Many commercial Web sites were initially created through a kind of vague spontaneous combustion. Somebody's nephew knew HTML and had a summer to kill. The rest of a company's collateral materials - brochures, CD-ROMs, business cards - may look slick, well considered, and match (with a consistent look and feel, logo treatment, tag lines, etc.), but the Web site appears totally unrelated. As more and more folks use the Web to learn about your company and products, the gray backgrounds, push-pin graphics, and fat horizontal rules on that first-generation site can drive business away.

Sometimes the site needs only a face lift. Slap up some new graphics, toss in some sparkle, such as rollovers or animation, and that's enough. But considering how fast things become outdated on the Web, most of time the site needs a complete structural overhaul.

One of the beauties, and the curses, of a Web site is that it's perpetually updatable. You can build it as you go, dropping in content and adding sections as needed. Unfortunately, this can lead to sprawling, unnavigable sites. Not only must your site clear these organizational hurdles, but to stay competitive, it needs to keep up with the Joneses - which isn't easy, considering that the very nature of the Web is always changing.

These days commerce sites are more than just static brochures ("Welcome to the Web site for [company name], makers of [company product]. Interested in buying [company product]? Then please visit our store, located at [company address].") Now sites are fully functional businesses, communities, and resources in their own right.
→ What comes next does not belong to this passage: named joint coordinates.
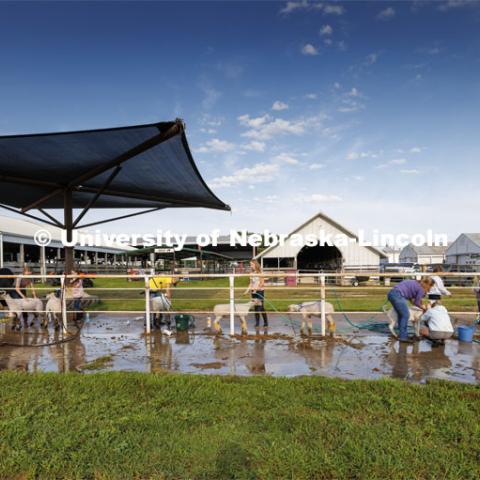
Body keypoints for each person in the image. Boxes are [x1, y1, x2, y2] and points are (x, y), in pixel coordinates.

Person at [387, 277, 433, 342]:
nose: (430, 289)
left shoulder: (415, 283)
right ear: (428, 285)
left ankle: (402, 335)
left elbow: (411, 299)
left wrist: (418, 304)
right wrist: (423, 308)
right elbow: (417, 302)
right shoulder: (421, 289)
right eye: (430, 287)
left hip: (392, 293)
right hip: (398, 295)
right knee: (405, 315)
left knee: (402, 315)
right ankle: (403, 337)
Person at [244, 259, 268, 329]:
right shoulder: (251, 273)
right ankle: (257, 323)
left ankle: (266, 323)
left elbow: (262, 283)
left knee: (261, 308)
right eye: (250, 264)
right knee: (255, 308)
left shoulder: (260, 272)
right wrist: (247, 290)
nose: (250, 266)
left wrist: (256, 289)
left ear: (255, 264)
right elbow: (251, 283)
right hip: (253, 292)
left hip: (260, 291)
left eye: (251, 264)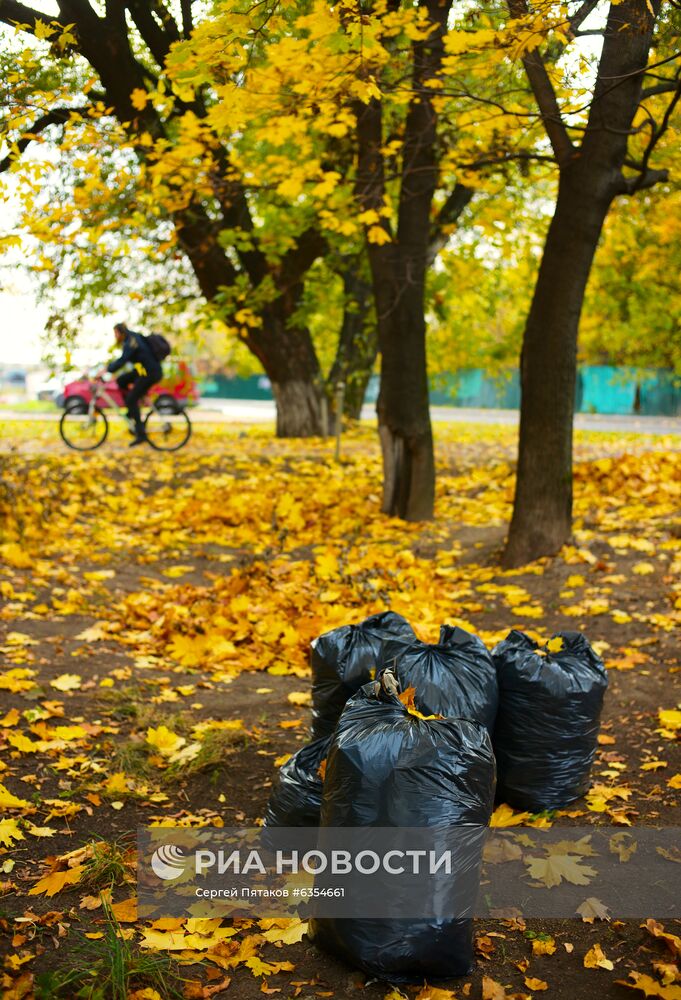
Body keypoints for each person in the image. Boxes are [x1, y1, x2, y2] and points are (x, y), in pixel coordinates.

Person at [98, 323, 163, 446]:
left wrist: (106, 369)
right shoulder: (132, 338)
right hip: (143, 371)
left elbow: (123, 360)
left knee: (131, 400)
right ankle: (131, 411)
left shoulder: (131, 341)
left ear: (121, 332)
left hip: (150, 373)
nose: (115, 336)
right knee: (121, 381)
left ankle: (141, 434)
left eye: (116, 333)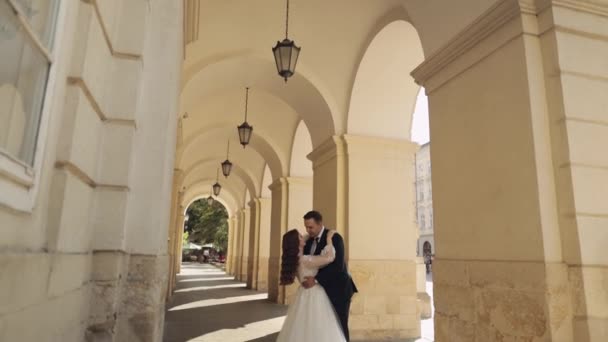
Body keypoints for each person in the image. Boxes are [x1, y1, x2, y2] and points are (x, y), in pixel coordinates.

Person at [276, 228, 346, 342]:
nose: (303, 236)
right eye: (300, 237)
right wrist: (329, 239)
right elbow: (329, 257)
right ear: (296, 243)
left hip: (303, 294)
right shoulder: (305, 260)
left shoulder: (295, 260)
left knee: (302, 326)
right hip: (315, 295)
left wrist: (310, 234)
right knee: (318, 326)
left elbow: (306, 241)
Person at [301, 210, 358, 341]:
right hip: (319, 291)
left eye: (311, 227)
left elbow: (338, 266)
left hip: (339, 289)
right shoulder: (308, 241)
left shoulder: (334, 238)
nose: (308, 230)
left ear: (320, 223)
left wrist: (315, 279)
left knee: (339, 325)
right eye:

To bridge the generational gap between your company's first online efforts and the kind of site you now need to stay au courant, you must reorganize and rethink everything.

But whether you need a simple cosmetic change or a from-the-ground-up overhaul, a redesign offers Web designers a unique challenge. Generals always fight the previous war: Despite innovations in wonder guns or super jets, they still employ the strategies used in the last conflict. Web redesigners work in reverse: They must anticipate the challenges of the next redesign as they plan for this one. Almost-ready technology needs considering. So do upcoming changes in a company, like new products, new processes, co-branding. The key is to create a site that's as up-to-date as you can manage and flexible enough to accommodate change. It's also important to know when some feature or new direction is actually better left for the next redesign.

Striking a balance between what you need and what you can feasibly do as you update your site is tricky business. Fortunately, this process isn't uncharted territory. Some sites (ahem) have been through as many as five redesigns. In fact, updating and reworking sites has become many a Web designer's bread and butter.